Tang Ye respondió a la ira de Tang Manhong con una risita.
Al ver esto, a todos les pareció divertido de repente. Tang Manhong solía ser distante y también era conocida como la Emperatriz del Veneno; desde luego, no se atrevían a hacer bromas a su costa, pero ahora que Tang Ye se burlaba de ella sin consecuencias, a todos les hizo gracia. ¡Se estaban burlando de la fría y hermosa Líder de Secta!
Tang Manhong estaba enfadada y fulminó a todos con la mirada, diciendo: —Sé que no reconocen a Tang Ye, así que está bien, ahora les daré una oportunidad. Pueden atacar todos juntos, y si vencen a Tang Ye, no tendrán que escucharlo después. Pero si no pueden vencerlo… ¿De verdad son tan incompetentes?
—¡De ninguna manera! —exclamó la multitud al unísono.
Tenía que ser una broma, ¿verdad? ¿Un montón de gente no podía vencer a Tang Ye, un joven recién llegado?
Tang Manhong miró de nuevo a Tang Ye, sonriendo de forma encantadora, pero esa sonrisa escondía un cuchillo muy afilado. Se mofó: —Que puedas controlar la Secta Tang depende de tu actuación ahora.
—Tú… —Tang Ye estaba furioso; era evidente que esta era la forma que tenía Tang Manhong de vengarse de él. Originalmente, todo lo que necesitaba era imponer su autoridad luchando uno contra uno con algunos disidentes, pero la instigación de Tang Manhong significaba que tenía que luchar contra todos, lo que aumentaba significativamente la dificultad, ¿no?
El hombre corpulento, que había sido incitado momentos antes, ya no se contuvo ante las palabras de Tang Manhong. Le dijo a Tang Ye: —Joven hermano, déjame aprender un par de movimientos de ti. ¡Disculpa mi impertinencia!
El hombre corpulento se abalanzó inmediatamente con un puñetazo, sin andarse con contemplaciones con Tang Ye.
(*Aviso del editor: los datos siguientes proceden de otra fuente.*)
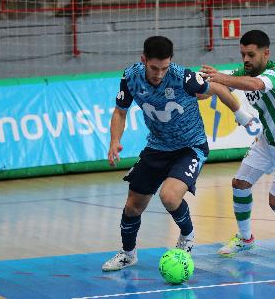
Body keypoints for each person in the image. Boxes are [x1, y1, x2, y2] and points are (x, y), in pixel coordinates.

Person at [102, 36, 253, 271]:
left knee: (170, 196)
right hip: (157, 147)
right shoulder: (131, 77)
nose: (159, 74)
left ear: (170, 62)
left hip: (190, 147)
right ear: (144, 60)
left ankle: (187, 236)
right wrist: (114, 141)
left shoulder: (182, 77)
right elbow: (120, 112)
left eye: (164, 68)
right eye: (154, 68)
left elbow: (218, 88)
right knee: (133, 205)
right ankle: (128, 254)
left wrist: (240, 114)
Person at [200, 30, 275, 256]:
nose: (245, 60)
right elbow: (218, 89)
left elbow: (253, 85)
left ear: (265, 53)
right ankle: (245, 238)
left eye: (251, 55)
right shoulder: (245, 72)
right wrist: (192, 89)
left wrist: (220, 77)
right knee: (240, 184)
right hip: (268, 141)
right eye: (242, 54)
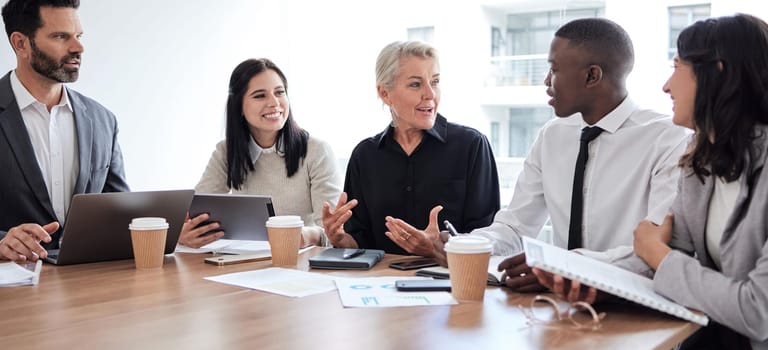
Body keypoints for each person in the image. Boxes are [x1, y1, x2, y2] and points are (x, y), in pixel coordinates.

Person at [384, 18, 689, 291]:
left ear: (592, 76)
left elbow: (656, 250)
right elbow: (515, 228)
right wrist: (458, 245)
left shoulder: (667, 138)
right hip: (557, 303)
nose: (545, 80)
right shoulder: (553, 135)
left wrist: (563, 266)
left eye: (554, 70)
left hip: (632, 307)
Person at [536, 13, 768, 349]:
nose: (666, 86)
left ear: (716, 73)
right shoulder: (700, 157)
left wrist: (658, 255)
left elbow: (757, 312)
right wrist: (583, 276)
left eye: (677, 67)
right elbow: (665, 252)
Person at [322, 40, 500, 255]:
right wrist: (340, 238)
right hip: (376, 283)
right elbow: (360, 242)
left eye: (434, 82)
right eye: (416, 84)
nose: (430, 94)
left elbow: (487, 236)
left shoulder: (472, 145)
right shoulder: (365, 156)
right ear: (385, 93)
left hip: (450, 281)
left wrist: (437, 248)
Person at [0, 0, 130, 262]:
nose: (78, 47)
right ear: (20, 43)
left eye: (78, 36)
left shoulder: (102, 119)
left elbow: (120, 210)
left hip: (88, 284)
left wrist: (167, 229)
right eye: (61, 36)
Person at [179, 58, 342, 249]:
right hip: (245, 261)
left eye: (279, 92)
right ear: (239, 105)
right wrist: (183, 234)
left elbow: (333, 232)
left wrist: (307, 236)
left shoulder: (317, 151)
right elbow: (194, 213)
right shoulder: (226, 152)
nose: (274, 103)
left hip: (300, 261)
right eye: (260, 96)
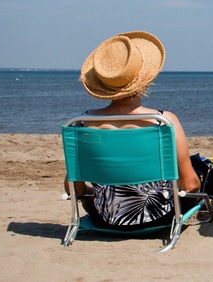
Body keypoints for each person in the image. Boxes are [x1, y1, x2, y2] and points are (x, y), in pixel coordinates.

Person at [65, 31, 202, 231]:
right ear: (144, 79)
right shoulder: (163, 122)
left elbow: (74, 189)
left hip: (106, 218)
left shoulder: (83, 124)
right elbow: (190, 185)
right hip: (160, 216)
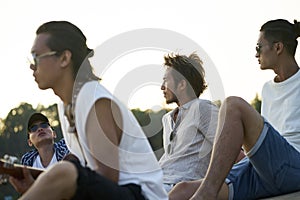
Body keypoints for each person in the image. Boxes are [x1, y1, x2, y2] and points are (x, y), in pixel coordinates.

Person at [10, 20, 167, 200]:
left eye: (36, 56)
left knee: (63, 170)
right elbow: (88, 178)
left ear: (64, 58)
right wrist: (41, 186)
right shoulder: (65, 105)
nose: (32, 65)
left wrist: (53, 187)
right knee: (63, 170)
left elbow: (107, 178)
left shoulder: (94, 100)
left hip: (141, 195)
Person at [169, 19, 300, 200]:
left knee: (232, 105)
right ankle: (206, 190)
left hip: (294, 166)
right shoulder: (267, 89)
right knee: (181, 192)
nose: (256, 54)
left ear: (278, 48)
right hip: (264, 169)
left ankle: (207, 192)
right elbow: (262, 137)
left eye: (258, 47)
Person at [158, 52, 219, 193]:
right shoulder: (167, 119)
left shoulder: (202, 109)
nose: (162, 87)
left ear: (182, 84)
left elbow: (231, 150)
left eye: (166, 80)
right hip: (158, 183)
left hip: (180, 186)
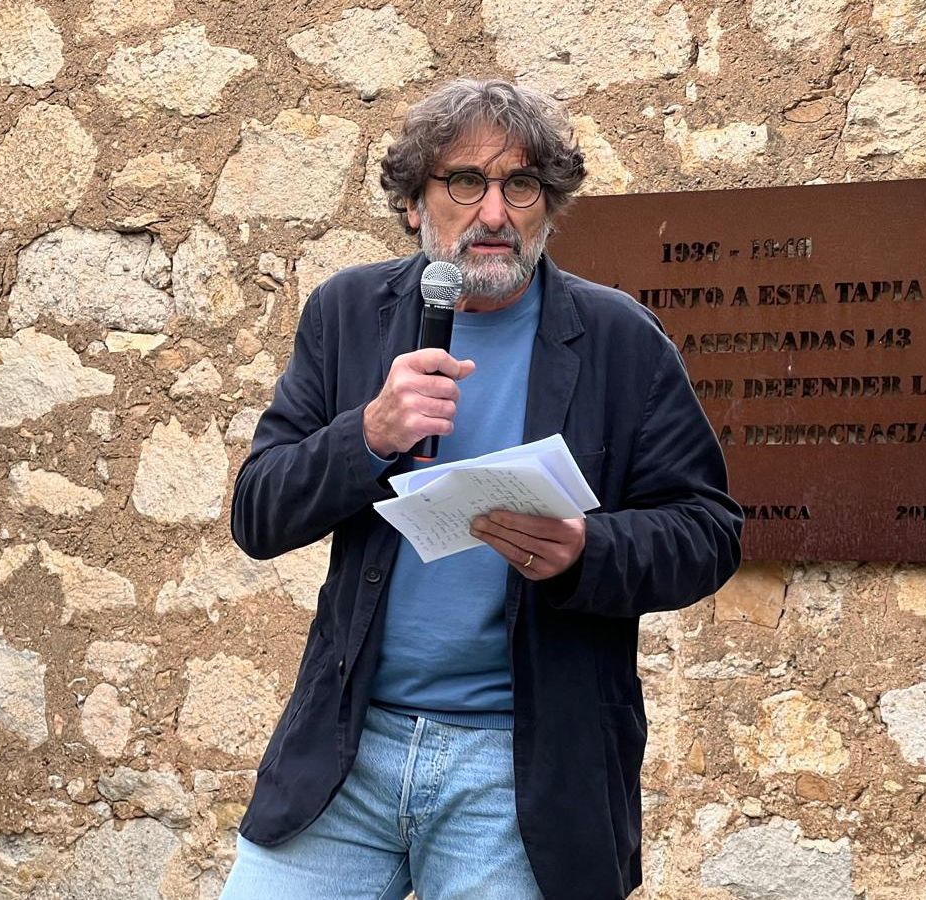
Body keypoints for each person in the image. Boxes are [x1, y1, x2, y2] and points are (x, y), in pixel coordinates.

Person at [223, 79, 742, 900]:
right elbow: (257, 512)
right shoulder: (348, 313)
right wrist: (368, 434)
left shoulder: (619, 338)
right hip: (347, 751)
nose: (493, 214)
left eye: (521, 186)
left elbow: (709, 532)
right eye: (465, 182)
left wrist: (585, 550)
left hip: (521, 769)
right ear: (413, 203)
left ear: (549, 206)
Dentro de la Secta Tang, este hombre era conocido por su técnica del Vajra Dominante; nadie se atrevía a enfrentarse a sus puños directamente. La multitud miraba con expectación, e incluso Tang Manhong y Yue Ya estaban juntas con sonrisas socarronas en sus rostros, queriendo ver a Tang Ye dar un espectáculo. Aunque sabían que Tang Ye podía manejarlo, no querían ponérselo fácil. ¿Quién se creía que era para darse tantos aires de grandeza?
La traviesa Yue Ya miró a Tang Manhong y preguntó de la nada: —¿Ha… pasado algo entre ustedes dos?
La cara de Tang Manhong se puso roja, y fulminó a Yue Ya con la mirada, diciendo con irritación: —¿¡Qué estás imaginando ahora!?
Los ojos de Yue Ya revolotearon, pero no insistió más. Cuanto menos hablaba, más se sonrojaba Tang Manhong, como si le hubieran leído el pensamiento.
En ese momento, el puñetazo del hombre corpulento alcanzó a Tang Ye, pero este mantuvo una sonrisa serena y no lo esquivó. Todos pensaron que era demasiado arrogante y animaron al hombre corpulento. Sin embargo, cuando Tang Ye actuó, simplemente le dio un papirotazo al puño del hombre con un solo dedo, provocando un fuerte estruendo. El hombre corpulento salió volando y se estrelló contra el suelo, incapaz de levantarse.
La escena se silenció de repente, y todos intercambiaron miradas estupefactas, demasiado sorprendidos para hablar.
¿Con un solo dedo, un suave papirotazo, y el gran Vajra había sido derribado?
Si esto no era una ilusión, ¡entonces Tang Ye era sin duda el tipo de maestro oculto del que había estado hablando la Líder de Secta!
¿Quién podría haber imaginado que un jovencito como él poseyera tal fuerza? ¿Acaso era el genio de alguna familia?
A Tang Manhong y Yue Ya, que habían estado esperando para disfrutar del drama, se les descompuso el rostro al ver esto. Yue Ya, a quien le encantaba gastar bromas, expresó su descontento: —Ese tipo es muy molesto, intimidando a todos de esa manera. ¡Cómo se supone que vamos a disfrutar del espectáculo ahora!
Tang Manhong solo pudo esbozar una sonrisa irónica, observando a Tang Ye con una mirada que era a la vez compleja y algo jubilosa. ¡Este tipo, realmente se había vuelto fuerte!
La demostración de fuerza de Tang Ye disuadió a los demás de atreverse a enfrentarlo. Al final, aunque el resto se unió, él se encargó de ellos con facilidad. La multitud no tuvo más remedio que reconocerlo, convencida de que Tang Ye era en verdad el maestro misterioso que Tang Manhong había mencionado, alguien a quien no podían desafiar en absoluto.